══ READING TEXT ══
# Another lesson learned...I think



## norman vandyke (May 7, 2017)

Tried my first attempt with a home done heat treat. Only tried because the rough blade was laying around from one of my first attempts and I was in the middle of making charcoal in my fire pit. Bottom line, I set it on the hot coals for about 30 minutes, then dropped it into salt water. 

No temp check. No checking for demagnetization. Just heat to very hot and drop in water. I really didn't care of it failed, just wanted to know what would happen. Result, a very brittle blade that is now in two pieces. Luckily, it was just from an old circular saw blade.

Next time, I'll hopefully have my electric kiln ready and a quench tank of oil on standby.

Reactions: Agree 1


----------



## Schroedc (May 7, 2017)

Yep, rapid cool will do that. I use the campfire all the time to detemper files, heat orange hot and let air cool.

Reactions: Thank You! 1 | Informative 1


----------



## Foot Patrol (May 7, 2017)

To quench, bring the knife to non magnetic (red hot) and quench it in some canola oil that has been heated to 120 degrees F. Gently move the knife up and down in the oil. Do not move the knife side to side as it could warp. Run a file over the blade, if it skips then its hardened, if it bites you will have to repeat the process as it was not hot enough. Put into a temper oven at 400 degrees for 2 hours, cool and repeat the tempering cycle one more time. Don't quench in water or you will run the risk of cracking the blade.
═══
══ DATA EXTRACT ══
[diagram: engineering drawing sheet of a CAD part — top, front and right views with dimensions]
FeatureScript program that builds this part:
═══
══ DATA EXTRACT ══
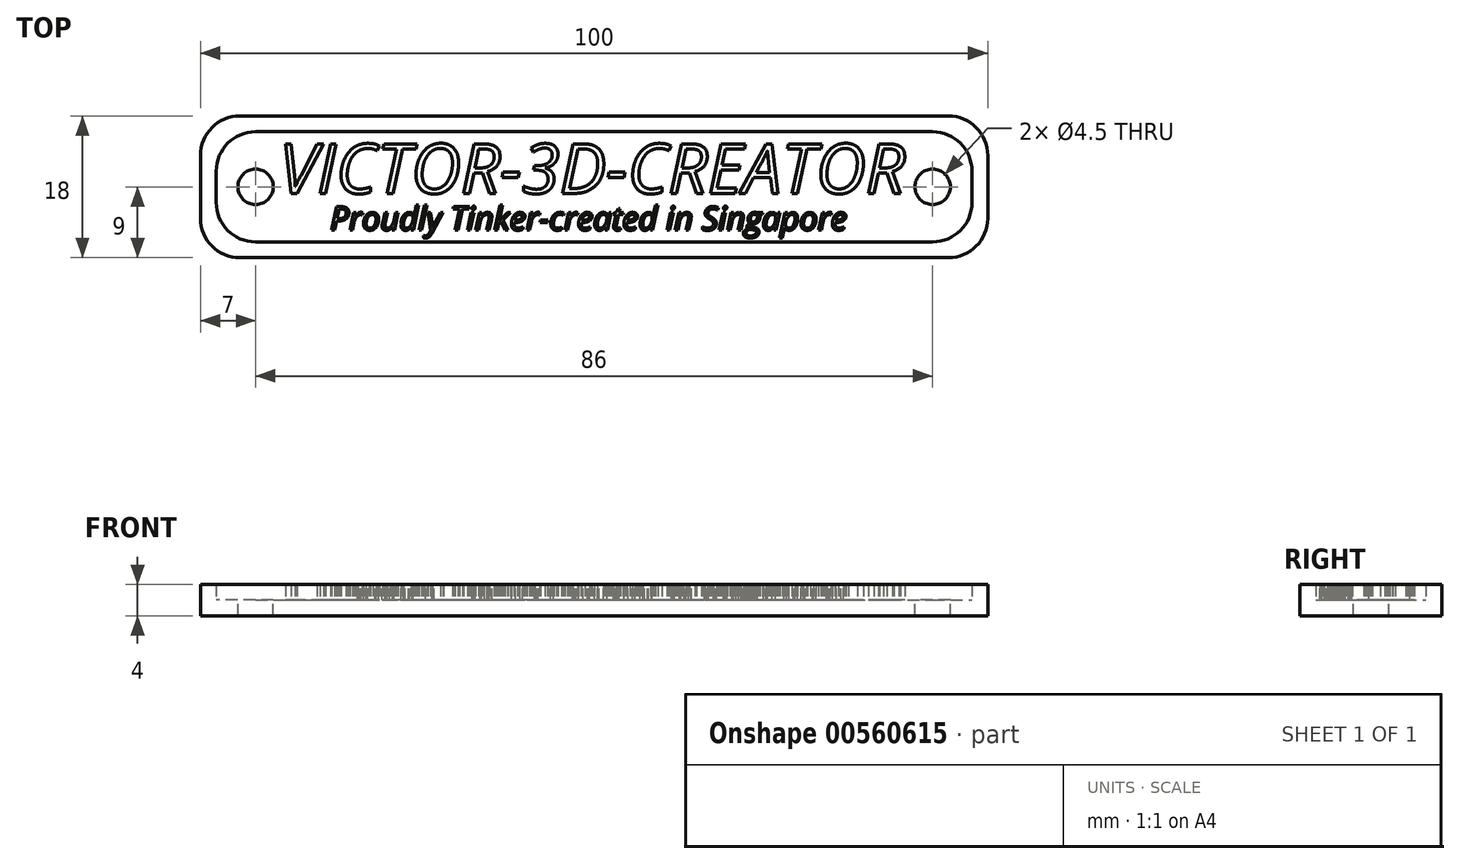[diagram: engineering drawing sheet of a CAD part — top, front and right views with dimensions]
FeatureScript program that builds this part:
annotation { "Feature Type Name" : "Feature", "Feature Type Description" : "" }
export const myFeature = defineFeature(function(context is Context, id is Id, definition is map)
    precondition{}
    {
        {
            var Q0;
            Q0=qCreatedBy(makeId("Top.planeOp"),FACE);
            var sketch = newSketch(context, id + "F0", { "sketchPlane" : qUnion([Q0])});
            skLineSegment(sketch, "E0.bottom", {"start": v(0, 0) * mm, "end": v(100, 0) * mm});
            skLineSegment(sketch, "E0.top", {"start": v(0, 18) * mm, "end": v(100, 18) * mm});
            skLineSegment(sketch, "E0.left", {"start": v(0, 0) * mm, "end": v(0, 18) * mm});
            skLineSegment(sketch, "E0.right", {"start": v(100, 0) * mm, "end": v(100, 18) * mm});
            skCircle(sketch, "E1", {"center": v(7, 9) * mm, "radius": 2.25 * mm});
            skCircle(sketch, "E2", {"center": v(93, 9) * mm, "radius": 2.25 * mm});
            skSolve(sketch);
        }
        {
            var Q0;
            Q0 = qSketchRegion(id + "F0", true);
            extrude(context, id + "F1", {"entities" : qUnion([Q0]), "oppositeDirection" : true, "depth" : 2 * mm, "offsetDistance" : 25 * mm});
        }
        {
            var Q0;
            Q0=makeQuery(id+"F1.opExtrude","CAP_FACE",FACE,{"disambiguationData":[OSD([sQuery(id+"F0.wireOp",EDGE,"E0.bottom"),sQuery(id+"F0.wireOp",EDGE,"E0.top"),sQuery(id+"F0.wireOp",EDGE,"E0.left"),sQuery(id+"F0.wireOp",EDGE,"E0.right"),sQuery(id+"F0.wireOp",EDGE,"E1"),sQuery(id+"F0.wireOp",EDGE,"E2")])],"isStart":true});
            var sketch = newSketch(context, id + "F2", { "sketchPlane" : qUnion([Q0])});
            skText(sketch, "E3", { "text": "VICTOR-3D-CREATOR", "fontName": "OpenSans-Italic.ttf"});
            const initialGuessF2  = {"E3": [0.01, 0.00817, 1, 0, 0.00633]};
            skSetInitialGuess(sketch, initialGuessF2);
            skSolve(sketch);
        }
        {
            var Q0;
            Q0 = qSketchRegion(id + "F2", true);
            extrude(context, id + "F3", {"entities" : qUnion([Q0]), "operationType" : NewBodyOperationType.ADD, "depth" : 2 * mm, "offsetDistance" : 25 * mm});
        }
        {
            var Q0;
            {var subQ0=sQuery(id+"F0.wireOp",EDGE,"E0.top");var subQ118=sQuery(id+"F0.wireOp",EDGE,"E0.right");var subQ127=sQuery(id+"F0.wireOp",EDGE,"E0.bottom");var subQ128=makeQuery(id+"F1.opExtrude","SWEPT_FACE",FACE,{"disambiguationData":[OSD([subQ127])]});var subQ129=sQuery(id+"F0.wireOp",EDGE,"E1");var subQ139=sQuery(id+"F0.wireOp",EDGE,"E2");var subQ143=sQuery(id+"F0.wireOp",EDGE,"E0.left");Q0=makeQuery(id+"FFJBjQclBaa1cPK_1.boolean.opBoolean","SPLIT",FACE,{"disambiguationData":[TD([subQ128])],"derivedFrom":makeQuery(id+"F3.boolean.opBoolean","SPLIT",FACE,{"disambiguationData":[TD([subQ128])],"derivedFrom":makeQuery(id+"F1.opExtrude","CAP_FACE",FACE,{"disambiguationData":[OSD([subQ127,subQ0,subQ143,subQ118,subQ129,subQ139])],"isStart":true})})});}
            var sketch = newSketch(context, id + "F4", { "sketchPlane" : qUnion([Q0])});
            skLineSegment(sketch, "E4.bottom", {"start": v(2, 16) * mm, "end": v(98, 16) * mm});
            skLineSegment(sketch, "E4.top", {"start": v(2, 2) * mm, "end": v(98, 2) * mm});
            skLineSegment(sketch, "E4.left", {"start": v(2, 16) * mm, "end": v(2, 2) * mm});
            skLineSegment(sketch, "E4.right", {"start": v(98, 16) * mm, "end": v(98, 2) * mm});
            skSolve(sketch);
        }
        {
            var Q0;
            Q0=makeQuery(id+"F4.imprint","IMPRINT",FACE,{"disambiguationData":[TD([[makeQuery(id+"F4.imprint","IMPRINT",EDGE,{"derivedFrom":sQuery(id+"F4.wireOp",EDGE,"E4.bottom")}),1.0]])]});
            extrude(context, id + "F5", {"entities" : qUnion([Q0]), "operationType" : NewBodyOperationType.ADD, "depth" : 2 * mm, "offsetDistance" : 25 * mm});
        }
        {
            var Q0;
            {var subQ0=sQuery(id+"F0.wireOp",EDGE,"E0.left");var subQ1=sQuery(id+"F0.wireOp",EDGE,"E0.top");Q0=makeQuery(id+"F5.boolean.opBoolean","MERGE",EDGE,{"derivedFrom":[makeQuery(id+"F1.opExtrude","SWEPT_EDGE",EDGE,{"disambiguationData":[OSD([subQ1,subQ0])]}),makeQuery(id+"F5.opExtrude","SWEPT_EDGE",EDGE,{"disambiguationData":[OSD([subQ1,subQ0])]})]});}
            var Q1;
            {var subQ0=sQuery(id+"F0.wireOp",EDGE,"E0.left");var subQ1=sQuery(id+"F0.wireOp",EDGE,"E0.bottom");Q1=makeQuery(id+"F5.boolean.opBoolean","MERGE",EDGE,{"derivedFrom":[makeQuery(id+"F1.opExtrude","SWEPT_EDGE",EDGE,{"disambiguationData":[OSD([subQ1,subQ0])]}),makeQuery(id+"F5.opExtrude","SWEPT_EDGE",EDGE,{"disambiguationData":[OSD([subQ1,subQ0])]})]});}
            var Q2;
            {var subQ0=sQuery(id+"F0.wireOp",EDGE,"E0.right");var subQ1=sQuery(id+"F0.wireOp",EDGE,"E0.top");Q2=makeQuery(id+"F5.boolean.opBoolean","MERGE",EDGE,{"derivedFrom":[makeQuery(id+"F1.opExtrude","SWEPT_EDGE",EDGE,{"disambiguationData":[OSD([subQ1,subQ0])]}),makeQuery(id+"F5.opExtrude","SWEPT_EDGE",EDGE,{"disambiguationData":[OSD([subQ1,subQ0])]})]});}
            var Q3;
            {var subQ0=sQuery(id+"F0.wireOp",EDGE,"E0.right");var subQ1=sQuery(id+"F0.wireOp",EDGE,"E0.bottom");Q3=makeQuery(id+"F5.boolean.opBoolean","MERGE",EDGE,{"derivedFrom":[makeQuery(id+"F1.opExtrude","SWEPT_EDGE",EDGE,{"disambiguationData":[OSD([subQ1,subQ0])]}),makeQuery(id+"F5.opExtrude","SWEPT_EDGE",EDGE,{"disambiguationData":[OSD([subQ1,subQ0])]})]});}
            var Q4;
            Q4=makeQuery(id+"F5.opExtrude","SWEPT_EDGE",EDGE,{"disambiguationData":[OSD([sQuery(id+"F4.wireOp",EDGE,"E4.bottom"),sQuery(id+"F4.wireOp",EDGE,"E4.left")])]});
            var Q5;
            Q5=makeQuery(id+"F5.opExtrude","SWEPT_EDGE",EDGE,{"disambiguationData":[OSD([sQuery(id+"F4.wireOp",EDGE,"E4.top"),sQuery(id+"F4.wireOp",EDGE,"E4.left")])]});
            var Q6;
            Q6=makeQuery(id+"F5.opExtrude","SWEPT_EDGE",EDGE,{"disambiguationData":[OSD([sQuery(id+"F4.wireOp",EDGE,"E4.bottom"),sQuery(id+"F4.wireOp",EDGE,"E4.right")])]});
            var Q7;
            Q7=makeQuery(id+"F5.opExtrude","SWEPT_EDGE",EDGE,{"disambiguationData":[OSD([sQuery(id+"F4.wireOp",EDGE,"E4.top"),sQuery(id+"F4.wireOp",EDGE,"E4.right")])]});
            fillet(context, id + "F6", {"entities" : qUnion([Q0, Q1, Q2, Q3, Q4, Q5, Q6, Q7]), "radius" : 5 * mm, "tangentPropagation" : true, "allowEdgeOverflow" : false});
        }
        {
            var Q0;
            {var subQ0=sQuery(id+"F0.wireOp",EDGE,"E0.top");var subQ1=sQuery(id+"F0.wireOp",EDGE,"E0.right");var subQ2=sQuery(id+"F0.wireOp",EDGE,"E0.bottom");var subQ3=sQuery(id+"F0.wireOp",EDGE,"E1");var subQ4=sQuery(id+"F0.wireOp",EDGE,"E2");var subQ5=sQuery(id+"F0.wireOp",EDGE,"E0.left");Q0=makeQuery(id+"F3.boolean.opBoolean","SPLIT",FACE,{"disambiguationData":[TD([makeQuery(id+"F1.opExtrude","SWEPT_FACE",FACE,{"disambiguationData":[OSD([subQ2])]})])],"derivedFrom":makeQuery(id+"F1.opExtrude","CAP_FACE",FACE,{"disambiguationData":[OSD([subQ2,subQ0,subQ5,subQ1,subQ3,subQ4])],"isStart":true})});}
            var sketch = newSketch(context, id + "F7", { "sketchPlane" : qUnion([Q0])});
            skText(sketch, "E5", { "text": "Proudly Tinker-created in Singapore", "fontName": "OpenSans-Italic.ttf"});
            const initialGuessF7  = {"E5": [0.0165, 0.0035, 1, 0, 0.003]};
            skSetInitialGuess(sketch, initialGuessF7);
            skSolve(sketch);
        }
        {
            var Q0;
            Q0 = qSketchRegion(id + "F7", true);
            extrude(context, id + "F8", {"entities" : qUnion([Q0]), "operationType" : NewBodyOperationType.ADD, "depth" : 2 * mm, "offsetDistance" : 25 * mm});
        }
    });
═══
» OBJECTIVE A
According to the knife heat-treating thread, what temperature should the canola oil be heated to before quenching?
» OBJECTIVE B
Carry on the knife heat-treating thread from where it stops.

» EXERCISE OUTPUT A
120 degrees F.

» EXERCISE OUTPUT B
Reactions: Like 1 | Agree 1 | Informative 2


----------



## Strider (May 8, 2017)

You'll learn eventually! Good job. The pattern it got from hardening process is sick. Shame it broke but you learn more from one broken bow than five normal!


----------



## norman vandyke (May 8, 2017)

Strider said:


> You'll learn eventually! Good job. The pattern it got from hardening process is sick. Shame it broke but you learn more from one broken bow than five normal!


Also noticed upon closer inspection that it has numerous small warps along the spine, nothing I couldn't have corrected with a little grinding. But I figured if it was going to warp it would happen more along the edge.


----------



## robert flynt (May 8, 2017)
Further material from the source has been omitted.